The word musing means contemplation or reflection. The title of this weekly feature might lead one to believe that they are about to read something deep and meaningful. Ha! Most weeks you are going to read about something J did, something my brother said, some strange person on the bus, random facts about Bret Michaels or some other such nonsense. I’m sorry if the title is deceptive…it’s not meant to be. I’m also sorry that I can’t live up to the name…I’m just not that deep. See below for proof…
- On Sunday I watched a lot of Bravo. Every other commercial they showed was the ASPCA commercial with the poor puppies and kittens who were abused or abandoned. One of the kitties has a little cast on its leg. They all look so sad and I want to adopt them all. They just kill me and make me so mad at the same time. I mean, how can you look at those little adorable faces and hurt them or abandon them? People who don’t like animals suck. Also, the people who make those commercials suck too.
- Yesterday at the grocery store I bought a People magazine just so I could read the article on the Duggars and judge them. Because those people? Are assholes. I mean seriously…what is she going to do…keep going until she dies? And leaves all those kids without a mother? Enough is enough people. Time to start watching more TV and having less sexy time.
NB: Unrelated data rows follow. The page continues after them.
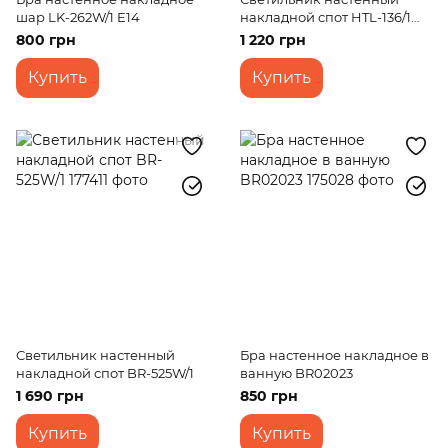
шар LK-262W/1 E14
накладной спот HTL-136/1
E14 SN
800 грн
1 220 грн
Купить
Купить
Светильник настенный
Бра настенное накладное в
накладной спот BR-525W/1
ванную BR02023
1 690 грн
850 грн
Купить
Купить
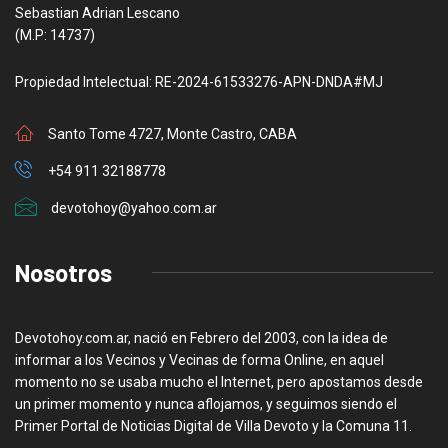
Sebastian Adrian Lescano
(M.P: 14737)
Propiedad Intelectual: RE-2024-61533276-APN-DNDA#MJ
Santo Tome 4727, Monte Castro, CABA
+54 911 32188778
devotohoy@yahoo.com.ar
Nosotros
Devotohoy.com.ar, nació en Febrero del 2003, con la idea de
informar a los Vecinos y Vecinas de forma Online, en aquel
momento no se usaba mucho el Internet, pero apostamos desde
un primer momento y nunca aflojamos, y seguimos siendo el
Primer Portal de Noticias Digital de Villa Devoto y la Comuna 11.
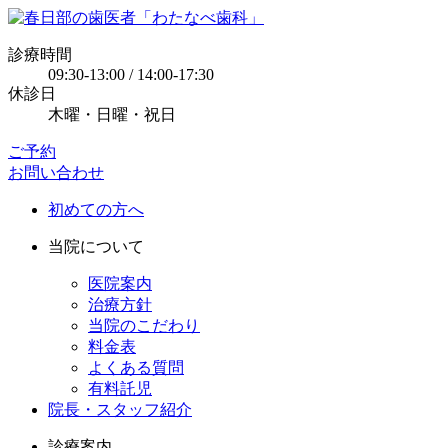
診療時間
09:30-13:00 / 14:00-17:30
休診日
木曜・日曜・祝日
ご予約
お問い合わせ
初めての方へ
当院について
医院案内
治療方針
当院のこだわり
料金表
よくある質問
有料託児
院長・スタッフ紹介
診療案内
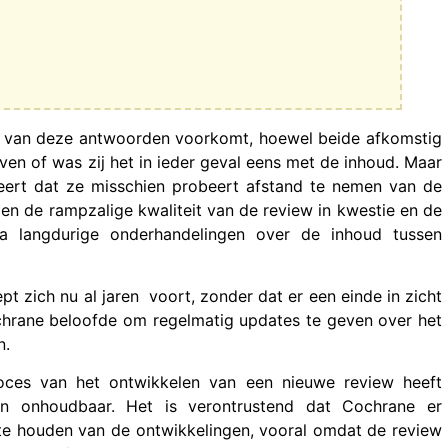
en van deze antwoorden voorkomt, hoewel beide afkomstig
even of was zij het in ieder geval eens met de inhoud. Maar
eert dat ze misschien probeert afstand te nemen van de
zien de rampzalige kwaliteit van de review in kwestie en de
na langdurige onderhandelingen over de inhoud tussen
t zich nu al jaren voort, zonder dat er een einde in zicht
Cochrane beloofde om regelmatig updates te geven over het
n.
roces van het ontwikkelen van een nieuwe review heeft
min onhoudbaar. Het is verontrustend dat Cochrane er
 te houden van de ontwikkelingen, vooral omdat de review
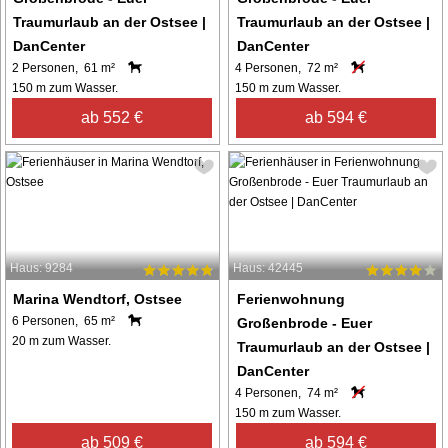
Traumurlaub an der Ostsee |
Traumurlaub an der Ostsee |
DanCenter
DanCenter
2 Personen, 61 m²
4 Personen, 72 m²
150 m zum Wasser.
150 m zum Wasser.
ab 552 €
ab 594 €
Haus: 9284
Haus: 42445
Marina Wendtorf, Ostsee
Ferienwohnung
6 Personen, 65 m²
Großenbrode - Euer
20 m zum Wasser.
Traumurlaub an der Ostsee |
DanCenter
4 Personen, 74 m²
150 m zum Wasser.
ab 509 €
ab 594 €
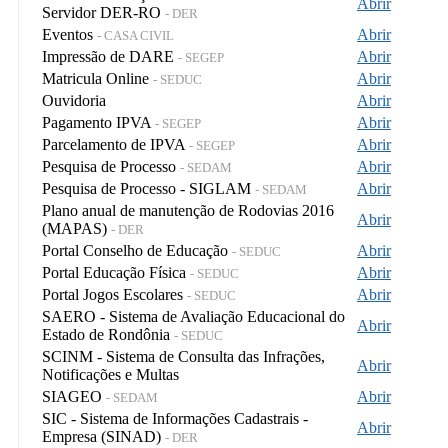
Abrir
Servidor DER-RO
- DER
Eventos
Abrir
- CASA CIVIL
Impressão de DARE
Abrir
- SEGEP
Matricula Online
Abrir
- SEDUC
Ouvidoria
Abrir
Pagamento IPVA
Abrir
- SEGEP
Parcelamento de IPVA
Abrir
- SEGEP
Pesquisa de Processo
Abrir
- SEDAM
Pesquisa de Processo - SIGLAM
Abrir
- SEDAM
Plano anual de manutenção de Rodovias 2016
Abrir
(MAPAS)
- DER
Portal Conselho de Educação
Abrir
- SEDUC
Portal Educação Física
Abrir
- SEDUC
Portal Jogos Escolares
Abrir
- SEDUC
SAERO - Sistema de Avaliação Educacional do
Abrir
Estado de Rondônia
- SEDUC
SCINM - Sistema de Consulta das Infrações,
Abrir
Notificações e Multas
SIAGEO
Abrir
- SEDAM
SIC - Sistema de Informações Cadastrais -
Abrir
Empresa (SINAD)
- DER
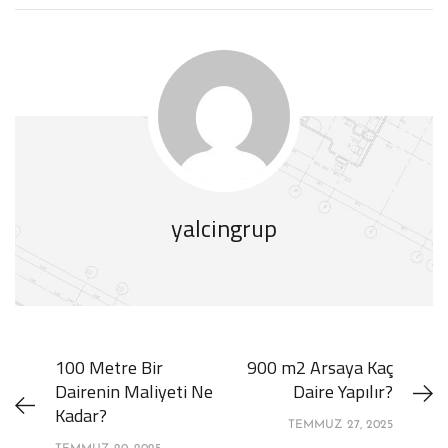
yalcingrup
100 Metre Bir
900 m2 Arsaya Kaç
Dairenin Maliyeti Ne
Daire Yapılır?
Kadar?
TEMMUZ 27, 2025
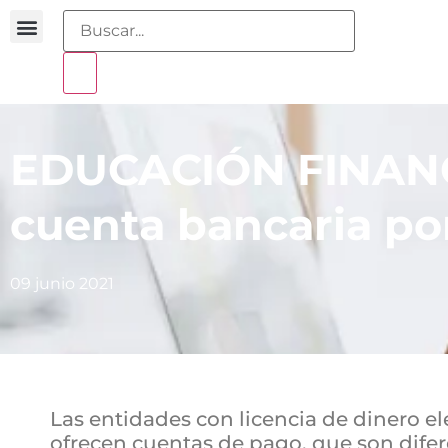
Portal sobreendeudamiento
EDUCACIÓN FINANCI
cuenta bancaria por
09 junio 2021
Las entidades con licencia de dinero el
ofrecen cuentas de pago, que son difer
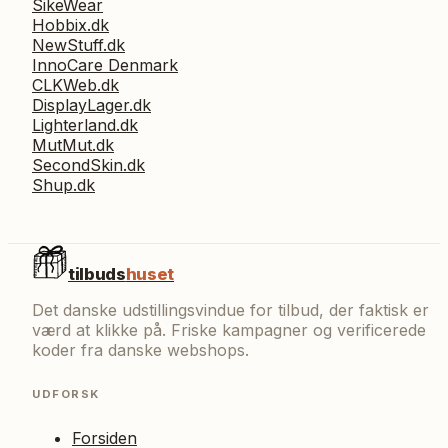
SikeWear
Hobbix.dk
NewStuff.dk
InnoCare Denmark
CLKWeb.dk
DisplayLager.dk
Lighterland.dk
MutMut.dk
SecondSkin.dk
Shup.dk
tilbuds
huset
Det danske udstillingsvindue for tilbud, der faktisk er
værd at klikke på. Friske kampagner og verificerede
koder fra danske webshops.
UDFORSK
Forsiden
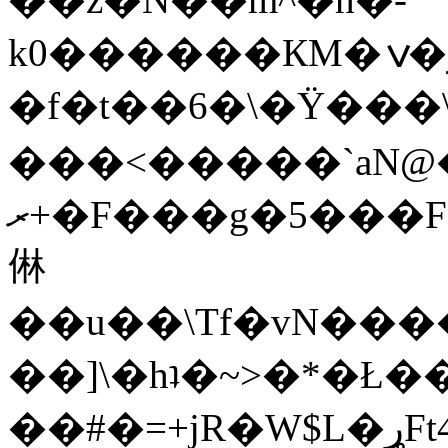
k0������КM�ݍ�յĞS��l}A�)b�5�|*�?
�f�t��6�\�Ÿ���
���<�����`aN@
ރ+�F���g�5���F�Y�v�:�Oּ~����a��!
㑣
��u��\Tf�vN���
��]\�hʇ�~>�*�Ł
��#�=+jR�W$L�ړFt4���D�*��梖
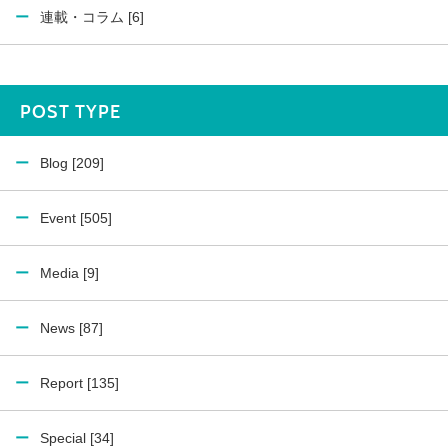
連載・コラム [6]
POST TYPE
Blog [209]
Event [505]
Media [9]
News [87]
Report [135]
Special [34]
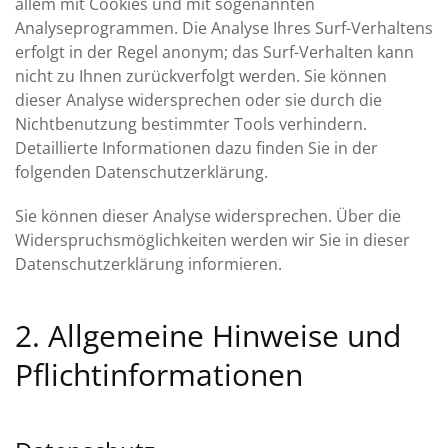
allem mit Cookies und mit sogenannten
Analyseprogrammen. Die Analyse Ihres Surf-Verhaltens
erfolgt in der Regel anonym; das Surf-Verhalten kann
nicht zu Ihnen zurückverfolgt werden. Sie können
dieser Analyse widersprechen oder sie durch die
Nichtbenutzung bestimmter Tools verhindern.
Detaillierte Informationen dazu finden Sie in der
folgenden Datenschutzerklärung.
Sie können dieser Analyse widersprechen. Über die
Widerspruchsmöglichkeiten werden wir Sie in dieser
Datenschutzerklärung informieren.
2. Allgemeine Hinweise und
Pflichtinformationen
- So I’ve told you about my new neighbors. They are a bit strange but, overall, very nice. The thing is, the husband always asks to speak to J when he needs something. Like last night when he came over to ask us to move our cars this morning so he could have a dumpster delivered. But J wasn’t home so he had to talk to me. It made me giggle, because he really needs to figure out that I’m the one who makes the decisions around here. Also…I’m the nice one. He’ll learn that eventually.
- I was buying cold cuts at the supermarket the other night and the guy next to me was trying to decide what he wanted. He sampled about 12 different things before deciding on some Monterrey Jack cheese. First he asked for half a pound. Then he asked for 4/10 of a pound. So the woman cut him 4/10 of a pound. She went to wrap it up and he asked for 5 more slices. She cut the 5 slices and again went to wrap it up. Then he asked for 3 more slices. After she cut those, he asked for one more slice. Really, dude? One more slice. Is it really going to make a difference? People are freaking strange.
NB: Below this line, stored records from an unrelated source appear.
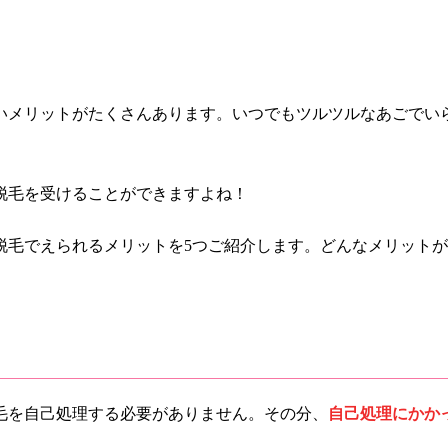
いメリットがたくさんあります。いつでもツルツルなあごでい
脱毛を受けることができますよね！
脱毛でえられるメリットを5つご紹介します。どんなメリット
毛を自己処理する必要がありません。その分、
自己処理にかか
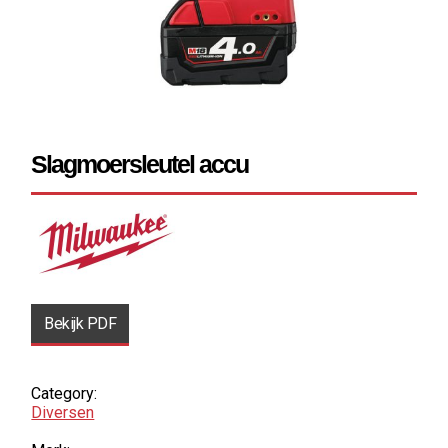
Slagmoersleutel accu
Bekijk PDF
Category:
Diversen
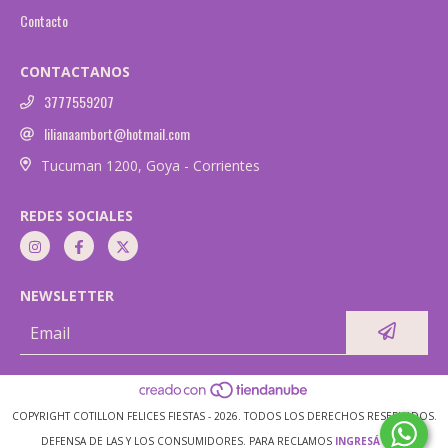
Contacto
CONTACTANOS
3777559207
lilianaambort@hotmail.com
Tucuman 1200, Goya - Corrientes
REDES SOCIALES
NEWSLETTER
COPYRIGHT COTILLON FELICES FIESTAS - 2026. TODOS LOS DERECHOS RESERVADOS.
DEFENSA DE LAS Y LOS CONSUMIDORES. PARA RECLAMOS
INGRESÁ ACÁ.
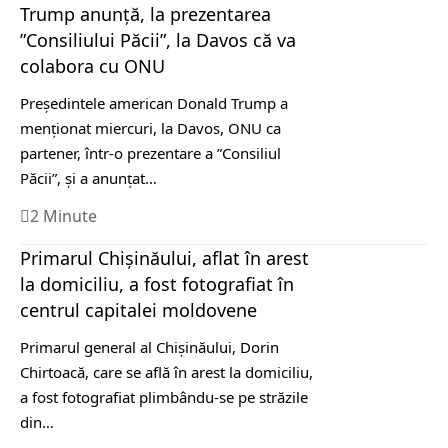
Trump anunţă, la prezentarea
”Consiliului Păcii”, la Davos că va
colabora cu ONU
Preşedintele american Donald Trump a
menţionat miercuri, la Davos, ONU ca
partener, într-o prezentare a ”Consiliul
Păcii”, şi a anunţat…
2 Minute
Primarul Chişinăului, aflat în arest
la domiciliu, a fost fotografiat în
centrul capitalei moldovene
Primarul general al Chişinăului, Dorin
Chirtoacă, care se află în arest la domiciliu,
a fost fotografiat plimbându-se pe străzile
din…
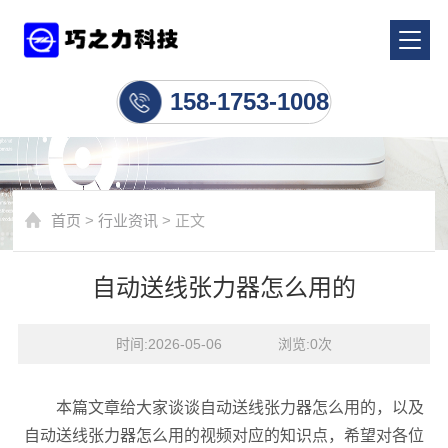
行业资讯
158-1753-1008
首页
>
行业资讯
> 正文
自动送线张力器怎么用的
时间:2026-05-06    浏览:
0
次
本篇文章给大家谈谈自动送线张力器怎么用的，以及
自动送线张力器怎么用的视频对应的知识点，希望对各位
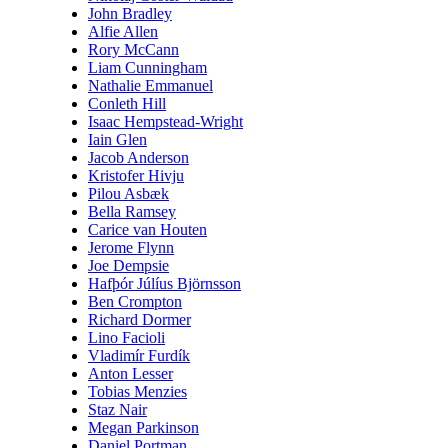
John Bradley
Alfie Allen
Rory McCann
Liam Cunningham
Nathalie Emmanuel
Conleth Hill
Isaac Hempstead-Wright
Iain Glen
Jacob Anderson
Kristofer Hivju
Pilou Asbæk
Bella Ramsey
Carice van Houten
Jerome Flynn
Joe Dempsie
Hafþór Júlíus Björnsson
Ben Crompton
Richard Dormer
Lino Facioli
Vladimír Furdík
Anton Lesser
Tobias Menzies
Staz Nair
Megan Parkinson
Daniel Portman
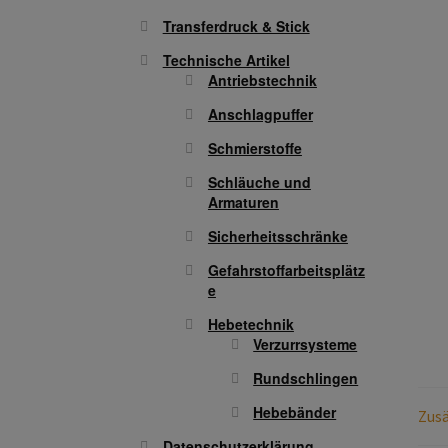
Transferdruck & Stick
Technische Artikel
Antriebstechnik
Anschlagpuffer
Schmierstoffe
Schläuche und
Armaturen
Sicherheitsschränke
Gefahrstoffarbeitsplätz
e
Hebetechnik
Verzurrsysteme
Rundschlingen
Hebebänder
Zusä
Datenschutzerklärung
- We order from Outback a lot and every time we do they forget to put something in the bag. Every. Single. Time. How hard is it to double-check the list? Isn’t taking the time to double-check the list better than having me come back raving like a lunatic because my salad dressing was missing? I’m cranky when I’m hungry, people. And that dressing? It’s the reason I order from you in the first place. Don’t think I’m not going to upset when it’s missing.
That’s all I have for this week. Actually…I have more, but all hell is breaking loose at work this morning and I have to run. I hope everyone has a fabulous weekend! See you Monday!